According to the JLL website, a leading professional services firm that specializes in real estate and investment management, the company continues to market the mill. The sale is being handled by JLL’s Danny Holly, Jimmy Appich and Chris Avellana.
According to published reports Cascades, a Canada-based company that produces high-quality paper and paperboard products, plans to invest $275 million to restart pulp production. The mill was idled at the end of June 2017.
“We’re thrilled with this next step for White Birch,” added Danny Holly, Vice President, JLL. “It demonstrates their fierce commitment to Hanover County for the past 38 years and they are setting up the mill and the greater Ashland community for the utmost success in the future.”

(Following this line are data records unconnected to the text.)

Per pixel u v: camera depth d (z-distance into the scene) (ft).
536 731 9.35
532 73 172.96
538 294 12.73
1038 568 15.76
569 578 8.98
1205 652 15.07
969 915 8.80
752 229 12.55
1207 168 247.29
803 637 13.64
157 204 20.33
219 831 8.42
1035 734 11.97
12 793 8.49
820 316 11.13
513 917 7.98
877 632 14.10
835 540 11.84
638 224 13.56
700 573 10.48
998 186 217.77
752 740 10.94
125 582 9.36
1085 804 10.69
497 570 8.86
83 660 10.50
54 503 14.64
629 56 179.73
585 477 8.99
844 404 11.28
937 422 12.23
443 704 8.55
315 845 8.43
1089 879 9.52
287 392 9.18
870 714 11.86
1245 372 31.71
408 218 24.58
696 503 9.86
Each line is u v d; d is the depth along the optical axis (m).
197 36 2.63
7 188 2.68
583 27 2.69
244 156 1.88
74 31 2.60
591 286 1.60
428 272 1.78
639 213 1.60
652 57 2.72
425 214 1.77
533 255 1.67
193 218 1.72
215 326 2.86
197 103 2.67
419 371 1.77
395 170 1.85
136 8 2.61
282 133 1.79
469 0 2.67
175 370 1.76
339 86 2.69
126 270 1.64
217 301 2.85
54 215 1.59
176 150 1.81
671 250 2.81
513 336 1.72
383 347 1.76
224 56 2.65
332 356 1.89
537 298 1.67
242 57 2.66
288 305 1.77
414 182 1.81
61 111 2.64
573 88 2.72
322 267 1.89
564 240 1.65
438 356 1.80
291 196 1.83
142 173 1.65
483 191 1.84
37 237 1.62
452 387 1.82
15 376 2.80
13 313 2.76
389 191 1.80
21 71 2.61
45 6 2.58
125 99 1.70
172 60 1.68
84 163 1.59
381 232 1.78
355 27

Governor Ralph Northam Office said, “This major investment and the 140 jobs it will create is a major win for Hanover County and the Commonwealth of Virginia,” Northam said in a press release. “International companies continue to choose the commonwealth for its world-class workforce and outstanding infrastructure. The location in Hanover County offers Cascades a turnkey facility ready for the company to install equipment and put a shuttered asset back into use, creating good jobs for Virginia workers in the region.”